SOURCE TEXT |
Exodus and the Atonement

A review of Alma 36 leads naturally to the observation that the Exodus was linked typologically to the effects of Jesus’ atonement. Alma’s autobiographical recitation of his experience here, joined with the biographical account narrated in Mosiah 27, forms a transparent example.32 As I have noted, Alma’s rehearsal of his remarkable experience of being born of God (Alma 36) is bracketed by both the mention of the Deuteronomic promise of prosperity (vv. 1, 30) and the appeal to his son Helaman to remember “the captivity of our fathers” (vv. 2, 28).33 Between these brackets, Alma recalls his experience in a way that not only demonstrates the effectiveness of the Atonement before Jesus worked it out but also links his deliverance from the bonds of sin to Israel’s deliverance from the bondage of slavery.34

As far as I can determine, Jacob, son of Lehi, was the first writer to link exodus language with the Atonement. Although any discussion is limited to the texts selected and edited for the Book of Mormon record, and although it is possible that someone else in Jacob’s family—such as his father or elder brother Nephi—saw the connection initially, the texts at hand point directly to Jacob.

The tie between the two concepts is made in Jacob’s long speech in 2 Nephi 6–10. In this address, Jacob quotes Isaiah 50–52:2, a passage that speaks of Israel’s new exodus or gathering when “the Messiah will set himself again the second time to recover” the house of Israel (2 Ne. 6:14). These particular verses of Isaiah brim with allusions to the Exodus even as they speak of the gathering. After quoting this extensive segment from Isaiah, Jacob turns to “things to come” (9:4), first reviewing the implications of the Fall (vv. 6–9) before he turns to address the broader picture that includes the “power of resurrection” (v. 6) and the “infinite atonement” (v. 7): “O how great the goodness of our God, who prepareth a way for our escape from the grasp of this awful monster; yea, that monster, death and hell, which I call the death of the body, and also the death of the spirit” (2 Ne. 9:10). The notion of “our escape,” while not mirroring specific vocabulary associated with the Exodus, certainly evinces the image of Israel’s flight from Egypt. And Jacob’s use of the phrase I call plainly indicates that this association of the second exodus, spoken of in the prior two chapters, with the Atonement is an interpretation that he has arrived at independently of others. At this moment Jacob chooses to illustrate how closely these ideas are linked together:

And because of the way of deliverance of our God, the Holy One of Israel, this death, of which I have spoken, which is the temporal, shall deliver up its dead; which death is the grave. And this death of which I have spoken, which is the spiritual death, shall deliver up its dead; which spiritual death is hell; wherefore, death and hell must deliver up their dead, and hell must deliver up its captive spirits, and the grave must deliver up its captive bodies, and the bodies and the spirits of men will be restored one to the other; and it is by the power of the resurrection of the Holy One of Israel. (2 Ne. 9:11–12; italics added)

LIST OF TASKS |
**A)** Write out the passage on Exodus and the Atonement from "And because of" up to and including "9:11–12; italics added)".
**B)** List every verse number of Alma 36 that the passage on Exodus and the Atonement cites.
Rely on the text alone.

RECORDED DATA |
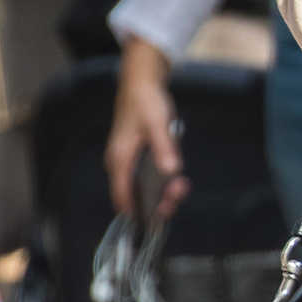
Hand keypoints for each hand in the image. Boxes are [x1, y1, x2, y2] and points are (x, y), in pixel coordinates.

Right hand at [105, 37, 188, 219]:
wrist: (141, 80)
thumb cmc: (147, 101)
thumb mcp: (158, 124)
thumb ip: (165, 148)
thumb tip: (171, 172)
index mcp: (120, 158)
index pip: (123, 196)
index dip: (138, 212)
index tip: (156, 221)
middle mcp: (120, 162)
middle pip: (135, 193)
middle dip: (158, 200)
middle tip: (179, 194)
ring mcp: (128, 158)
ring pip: (144, 184)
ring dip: (163, 189)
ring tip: (182, 185)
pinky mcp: (137, 153)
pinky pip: (148, 173)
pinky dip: (162, 178)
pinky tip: (176, 174)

OUTPUTS FOR THE TASKS |
**A)**
And because of the way of deliverance of our God, the Holy One of Israel, this death, of which I have spoken, which is the temporal, shall deliver up its dead; which death is the grave. And this death of which I have spoken, which is the spiritual death, shall deliver up its dead; which spiritual death is hell; wherefore, death and hell must deliver up their dead, and hell must deliver up its captive spirits, and the grave must deliver up its captive bodies, and the bodies and the spirits of men will be restored one to the other; and it is by the power of the resurrection of the Holy One of Israel. (2 Ne. 9:11–12; italics added)

**B)** 1, 2, 28, 30